“Un caribou, du travail et de la fatigue”


J'ai du me méprendre quelques part. Je me suis levé pour la première fois depuis longtemps le ventre plein, plus d'énergies que les dernières semaines. Je me suis trainé jusqu'à la cuisine où Denis m'attendait déjà avec une assiette tiède. Faut croire qu'on se lève tôt par ici.

On est monté dans sa voiture, il m'a amené en excursion avec lui et j'ai suivi sagement. Je pense que j'ai du pousser un cri quand soudainement des zombies ont entourés sa voiture, mais je me suis pas évanoui !

Sur le chemin du retour, il m'a demandé en quoi j'étais doué avec son accent à couper au couteau et ses grands mouvements des mains pour se faire comprendre. Pas grand chose honnêtement. J'imagine que jouer à des jeux d'arcades ça sert plus à grand chose dans cette vie ci. Il m'a amené à la grange et m'a expliqué deux trois choses. J'ai remarqué les tombes dans le jardin, mais j'ai rien dit. J'avais beau essayé de ne pas le regarder, la terre labourée n'avait de cesse d'attirer mon regard.

On a croisé Bruce, il était sympa. Un mec carré avec du vocabulaire et des airs du coin. Une histoire folle! Se réveiller d'un lendemain de soirée tout droit dans l'apocalypse, il est rock and roll. J'ai pas trop parlé de ce qui m'était arrivé, c'est moins glorieux. Puis, dans le fond, je les connais pas vraiment.
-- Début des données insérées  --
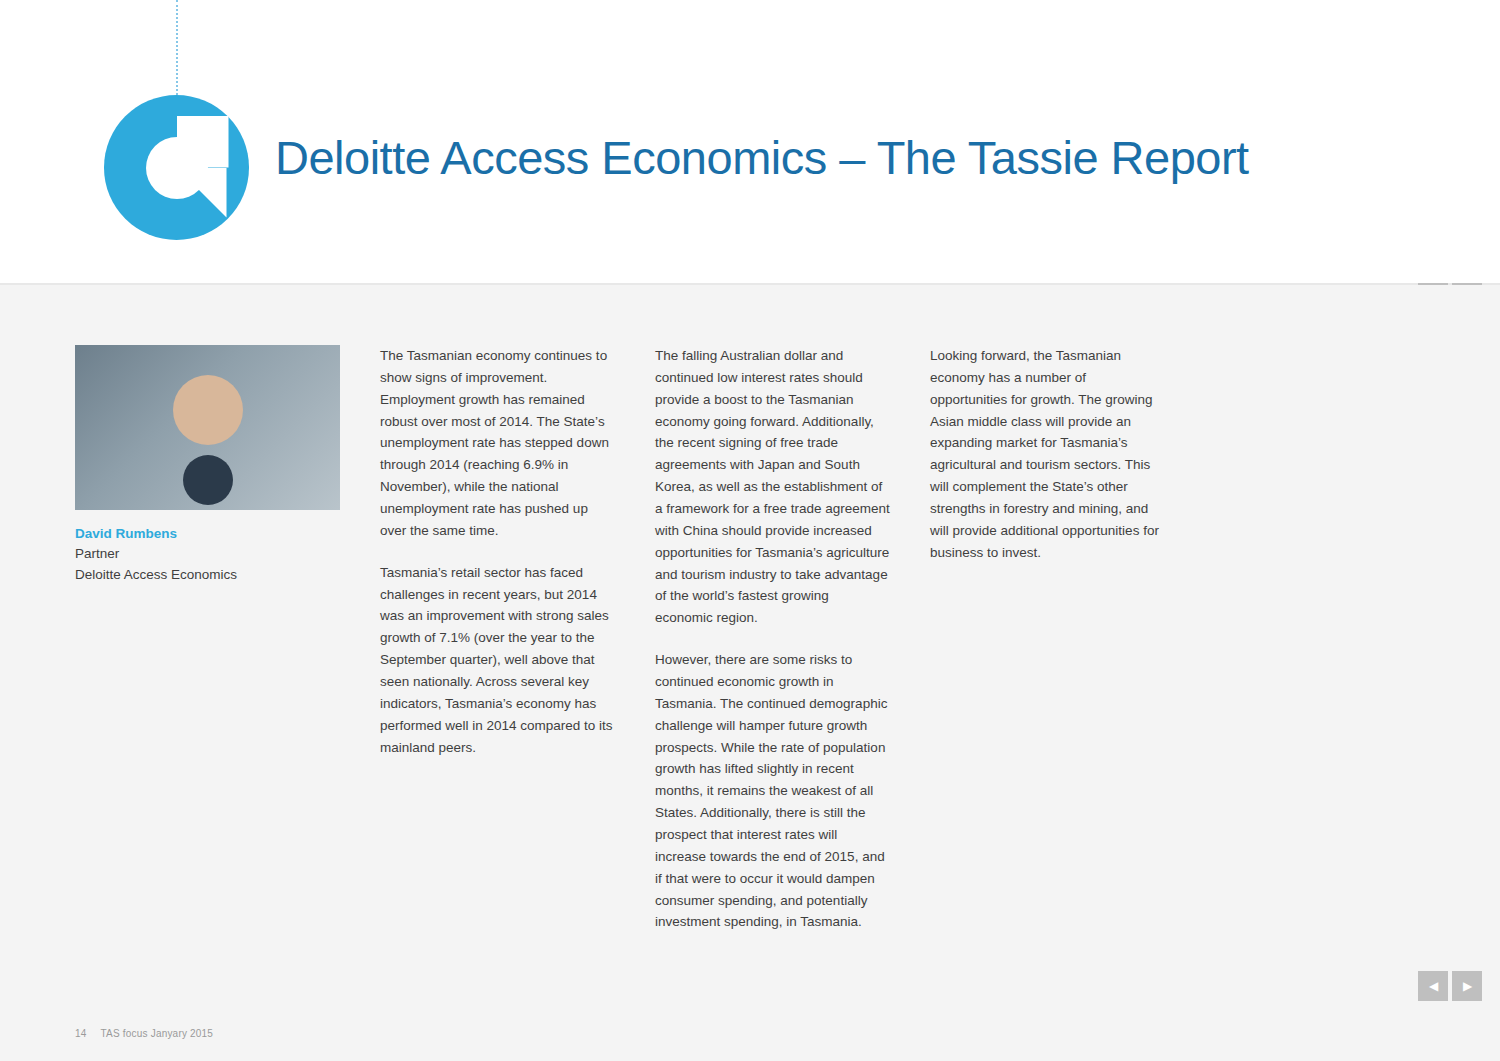Deloitte Access Economics – The Tassie Report
⌂
✉
David Rumbens
Partner
Deloitte Access Economics
The Tasmanian economy continues to show signs of improvement. Employment growth has remained robust over most of 2014. The State’s unemployment rate has stepped down through 2014 (reaching 6.9% in November), while the national unemployment rate has pushed up over the same time.
Tasmania’s retail sector has faced challenges in recent years, but 2014 was an improvement with strong sales growth of 7.1% (over the year to the September quarter), well above that seen nationally. Across several key indicators, Tasmania’s economy has performed well in 2014 compared to its mainland peers.
The falling Australian dollar and continued low interest rates should provide a boost to the Tasmanian economy going forward. Additionally, the recent signing of free trade agreements with Japan and South Korea, as well as the establishment of a framework for a free trade agreement with China should provide increased opportunities for Tasmania’s agriculture and tourism industry to take advantage of the world’s fastest growing economic region.
However, there are some risks to continued economic growth in Tasmania. The continued demographic challenge will hamper future growth prospects. While the rate of population growth has lifted slightly in recent months, it remains the weakest of all States. Additionally, there is still the prospect that interest rates will increase towards the end of 2015, and if that were to occur it would dampen consumer spending, and potentially investment spending, in Tasmania.
Looking forward, the Tasmanian economy has a number of opportunities for growth. The growing Asian middle class will provide an expanding market for Tasmania’s agricultural and tourism sectors. This will complement the State’s other strengths in forestry and mining, and will provide additional opportunities for business to invest.
◀
▶
14 TAS focus Janyary 2015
Denis, c'est pas un mauvais bougre, mais je le connais pas assez pour trop savoir comment lui parler. Pour le moment, il a des airs de golden retriever déprimé. Je crois que je voulais lui remonter le moral, c'est pour ça que j'ai pris le marteau l'air faussement serein. Si Ma' pouvait me voir, elle pleurerait de rire. Pourtant, j'ai pas peu fait le fier quand il est revenu une heure plus tard en me disant que c'était pas trop mal. Bon, rien avoir avec la qualité du travail du précédent locataire des lieux, je crois même que j'ai monté que des murs troués cette après-midi là, mais ça tenait. C'est déjà ça.
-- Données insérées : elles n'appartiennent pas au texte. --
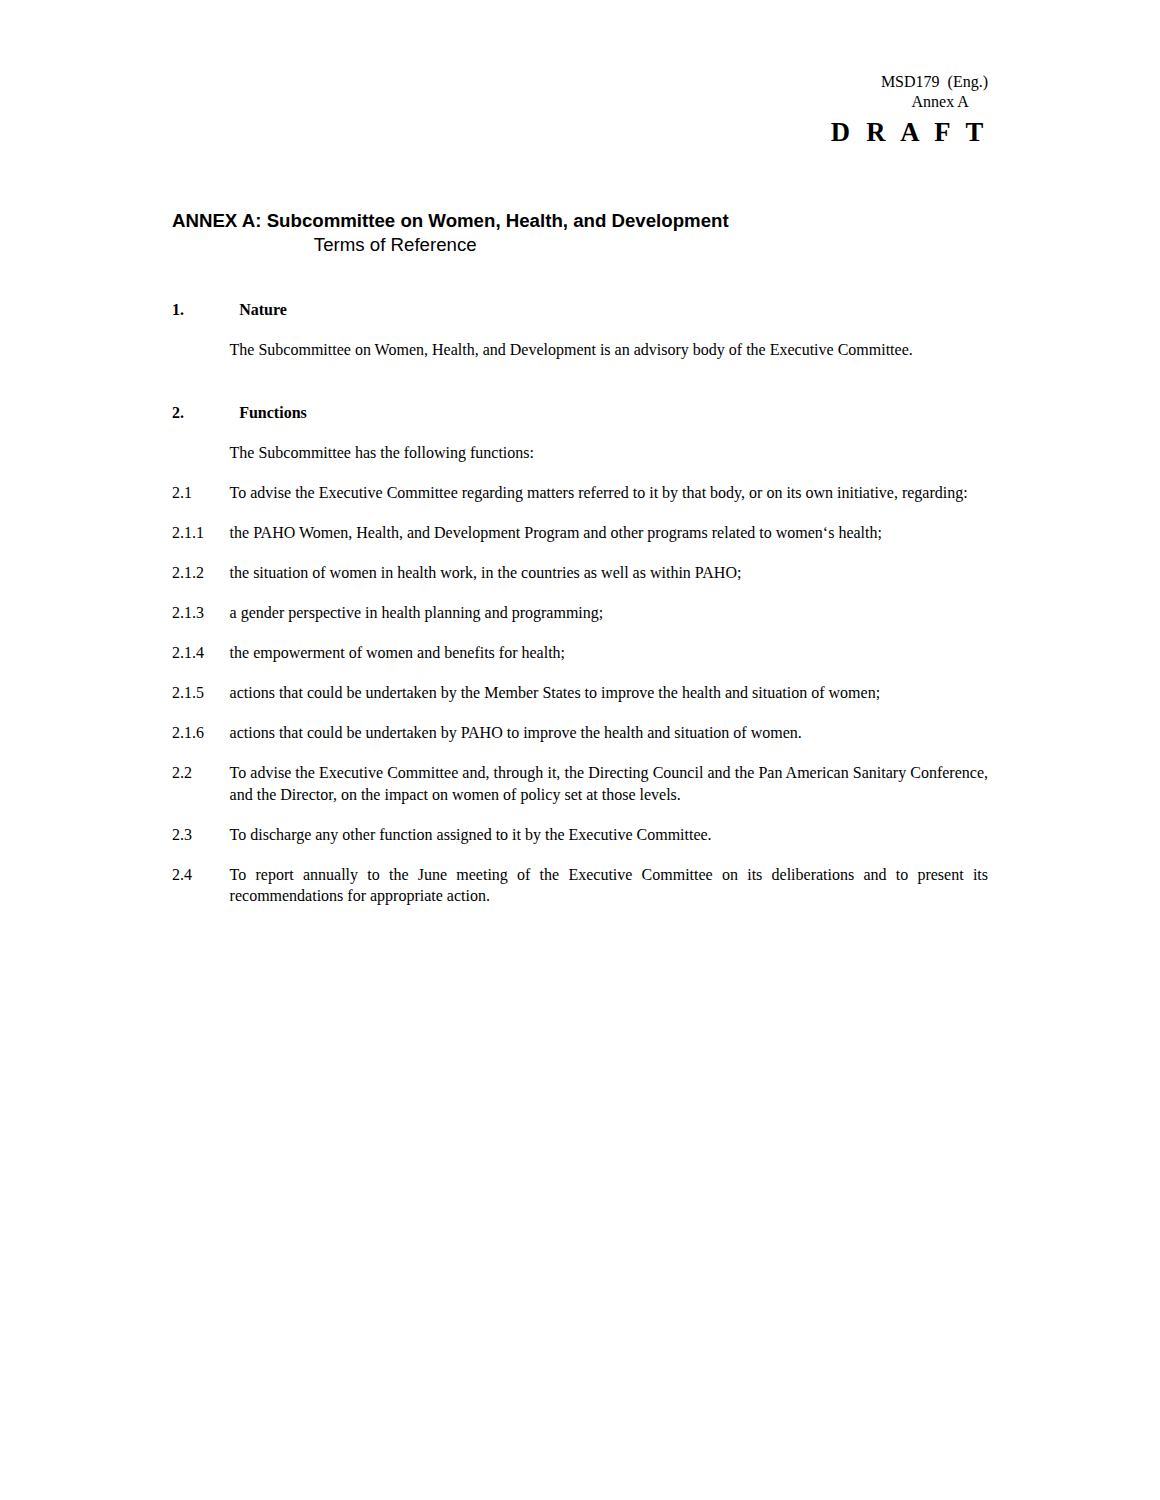MSD179 (Eng.) Annex A D R A F T
ANNEX A: Subcommittee on Women, Health, and Development Terms of Reference
1. Nature
The Subcommittee on Women, Health, and Development is an advisory body of the Executive Committee.
2. Functions
The Subcommittee has the following functions:
2.1 To advise the Executive Committee regarding matters referred to it by that body, or on its own initiative, regarding:
2.1.1the PAHO Women, Health, and Development Program and other programs related to women‘s health;
2.1.2the situation of women in health work, in the countries as well as within PAHO;
2.1.3a gender perspective in health planning and programming;
2.1.4the empowerment of women and benefits for health;
2.1.5actions that could be undertaken by the Member States to improve the health and situation of women;
2.1.6actions that could be undertaken by PAHO to improve the health and situation of women.
2.2 To advise the Executive Committee and, through it, the Directing Council and the Pan American Sanitary Conference, and the Director, on the impact on women of policy set at those levels.
2.3 To discharge any other function assigned to it by the Executive Committee.
2.4 To report annually to the June meeting of the Executive Committee on its deliberations and to present its recommendations for appropriate action.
En vrai, plus j'écris plus j'ai mal. J'ai les mains qui crampent tellement j'ai plantés de clous aujourd'hui. Chaque fois que je voulais m'asseoir où me cacher dans un coin, soudainement Denis apparaissait comme un clébard des enfers venu me forcer à travailler. C'est pas une vie! On a bientôt fini la bergerie et le premier étage est presque colmaté. Si on continue comme ça je vais mourir de fatigue avant de me remplumer!

J'ai gober mon assiette plus que ce que je ne l'ai mangé ce soir. J'aimerais continuer à me plaindre, mais je suis épuisé.